D.C. police announced on Feb. 9 that they had arrested two days earlier on Feb. 7 a Germantown, Md., man on a charge of simple assault with a hate crime designation after the man allegedly assaulted a gay man at 14th and Q Streets, N.W., while using “homophobic slurs.”

But D.C. Superior Court records show that prosecutors with the Office of the U.S. Attorney for D.C., which prosecutes D.C. violent crime cases, charged the arrested man only with simple assault without a hate crime designation.

In response to a request by the Washington Blade for the reason why the hate crime designation was dropped, a spokesperson for the U.S. Attorney’s office provided this response: “We continue to investigate this matter and make no mistake: should the evidence call for further charges, we will not hesitate to charge them.” 
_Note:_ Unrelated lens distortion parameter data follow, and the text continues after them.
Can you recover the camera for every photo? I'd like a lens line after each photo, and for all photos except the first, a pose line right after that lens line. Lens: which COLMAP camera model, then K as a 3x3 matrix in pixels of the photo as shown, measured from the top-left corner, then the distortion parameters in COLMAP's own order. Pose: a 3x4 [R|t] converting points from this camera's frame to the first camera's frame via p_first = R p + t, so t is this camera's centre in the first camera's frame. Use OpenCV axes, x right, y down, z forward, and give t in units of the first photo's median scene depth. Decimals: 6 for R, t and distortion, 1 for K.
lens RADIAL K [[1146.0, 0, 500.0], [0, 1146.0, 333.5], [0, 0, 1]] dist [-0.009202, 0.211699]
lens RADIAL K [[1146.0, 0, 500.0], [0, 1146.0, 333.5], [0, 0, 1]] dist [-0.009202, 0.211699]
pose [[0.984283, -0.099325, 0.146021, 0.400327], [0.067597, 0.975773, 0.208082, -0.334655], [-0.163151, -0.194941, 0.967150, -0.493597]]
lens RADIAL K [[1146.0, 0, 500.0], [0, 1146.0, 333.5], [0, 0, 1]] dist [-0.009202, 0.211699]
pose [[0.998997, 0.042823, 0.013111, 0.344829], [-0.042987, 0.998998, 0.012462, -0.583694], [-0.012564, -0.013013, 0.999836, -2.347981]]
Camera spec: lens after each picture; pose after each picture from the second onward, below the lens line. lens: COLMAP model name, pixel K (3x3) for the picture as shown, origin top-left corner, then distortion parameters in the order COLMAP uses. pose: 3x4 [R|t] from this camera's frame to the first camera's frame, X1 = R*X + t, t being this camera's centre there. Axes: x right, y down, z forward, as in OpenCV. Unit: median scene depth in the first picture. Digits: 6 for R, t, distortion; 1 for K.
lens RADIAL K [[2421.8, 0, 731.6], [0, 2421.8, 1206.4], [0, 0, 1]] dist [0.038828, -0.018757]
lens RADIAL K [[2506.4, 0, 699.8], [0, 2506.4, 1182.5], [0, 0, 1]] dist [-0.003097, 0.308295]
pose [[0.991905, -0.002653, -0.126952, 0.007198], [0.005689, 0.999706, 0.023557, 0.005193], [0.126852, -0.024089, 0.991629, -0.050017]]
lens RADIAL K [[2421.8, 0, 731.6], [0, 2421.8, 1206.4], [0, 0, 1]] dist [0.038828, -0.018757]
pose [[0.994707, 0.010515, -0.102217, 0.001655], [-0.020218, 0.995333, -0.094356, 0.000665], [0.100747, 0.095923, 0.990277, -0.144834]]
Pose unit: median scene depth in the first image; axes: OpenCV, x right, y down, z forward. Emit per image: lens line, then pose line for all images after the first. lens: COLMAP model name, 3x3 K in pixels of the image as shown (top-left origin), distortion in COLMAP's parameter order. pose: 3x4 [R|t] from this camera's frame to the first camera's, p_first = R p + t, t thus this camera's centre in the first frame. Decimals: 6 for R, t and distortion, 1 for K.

In a statement announcing the arrest in this case, D.C. police stated, “On Saturday, February 7, 2026, at approximately 7:45 p.m. the victim and suspect were in the 1500 block of 14th Street, Northwest. The suspect requested a ‘high five’ from the victim. The victim declined and continued walking,” the statement says.

“The suspect assaulted the victim and used homophobic slurs,” the police statement continues. “The suspect was apprehended by responding officers.”

It adds that 26-year-old Dean Edmundson of Germantown, Md. “was arrested and charged with Simple Assault (Hate/Bias).” The statement also adds, “A designation as a hate crime by MPD does not mean that prosecutors will prosecute it as a hate crime.”

Under D.C.’s Bias Related Crime Act of 1989, penalties for crimes motivated by prejudice against individuals based on race, religion, sexual orientation, gender identity, disability, and homelessness can be enhanced by a court upon conviction by one and a half times greater than the penalty of the underlying crime.

Prosecutors in the past both in D.C. and other states have said they sometimes decide not to include a hate crime designation in assault cases if they don’t think the evidence is sufficient to obtain a conviction by a jury. In some instances, prosecutors have said they were concerned that a skeptical jury might decide to find a defendant not guilty of the underlying assault charge if they did not believe a motive of hate was involved.

A more detailed arrest affidavit filed by D.C. police in Superior Court appears to support the charge of a hate crime designation.

“The victim stated that they refused to High-Five Defendant Edmondson, which, upon that happening, Defendant Edmondson started walking behind both the victim and witness, calling the victim, “bald, ugly, and gay,” the arrest affidavit states.

“The victim stated that upon being called that, Defendant Edmundson pushed the victim with both hands, shoving them, causing the victim to feel the force of the push,” the affidavit continues. “The victim stated that they felt offended and that they were also gay,” it says.